Assim, como saber da morte da poesia? Leviandade nossa ou de alguns autores de hoje? Talvez de fato não nos interessem certos poemas hoje porque eles não nos dizem mais respeito, não realizam o mínimo, não intrigam, não evocam, não "estranham"...

Cristovão Tezza (é, o romancista, mas que escreveu um trabalho teórico sobre poesia...) trata da questão da seguinte maneira: poetas, podemos ler muitos, mas Poeta é aquele em que reconhecemos uma autoridade de que se investem os versos e que nos convencem a olhar o mesmo do mundo de outro jeito. Drummond fez isso, e João Cabral... Hoje? Experimentem Paulo Henriques Britto.

"Toda palavra já foi dita. Isso é sabido. E há de ser dita outra vez. E outra. E cada vez é outra. E a mesma.

Nenhum de nós vai reinventar a roda. E no entanto cada um a re-Inventa, para si. E roda. E canta.

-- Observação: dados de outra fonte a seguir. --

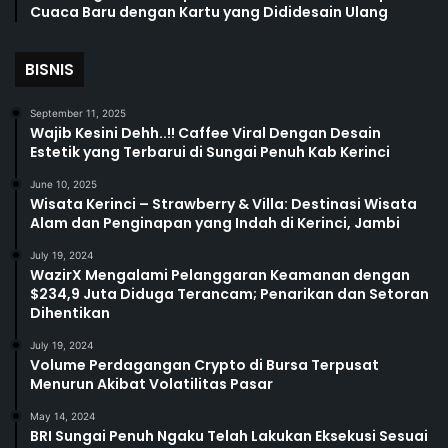
Cuaca Baru dengan Kartu yang Dididesain Ulang
BISNIS
September 11, 2025
Wajib Kesini Dehh..!! Caffee Viral Dengan Desain
Estetik yang Terbarui di Sungai Penuh Kab Kerinci
June 10, 2025
Wisata Kerinci – Strawberry & Villa: Destinasi Wisata
Alam dan Penginapan yang Indah di Kerinci, Jambi
July 19, 2024
WazirX Mengalami Pelanggaran Keamanan dengan
$234,9 Juta Diduga Terancam; Penarikan dan Setoran
Dihentikan
July 19, 2024
Volume Perdagangan Crypto di Bursa Terpusat
Menurun Akibat Volatilitas Pasar
May 14, 2024
BRI Sungai Penuh Ngaku Telah Lakukan Eksekusi Sesuai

Chegamos muito tarde, e não provamos o doce absinto e ópio dos começos. E no entanto, chegada a nossa vez,recomeçamos.

Palavras tardias,mas com vertiginosa lucidez ?o ácido saber de nossos dias."

"Crepuscular, n.º 6", parte do livro Tarde.

Sandra M. Stroparo, Proessora de Teoria Literária e Literatura Brasileira na Universidade Federal do Paraná.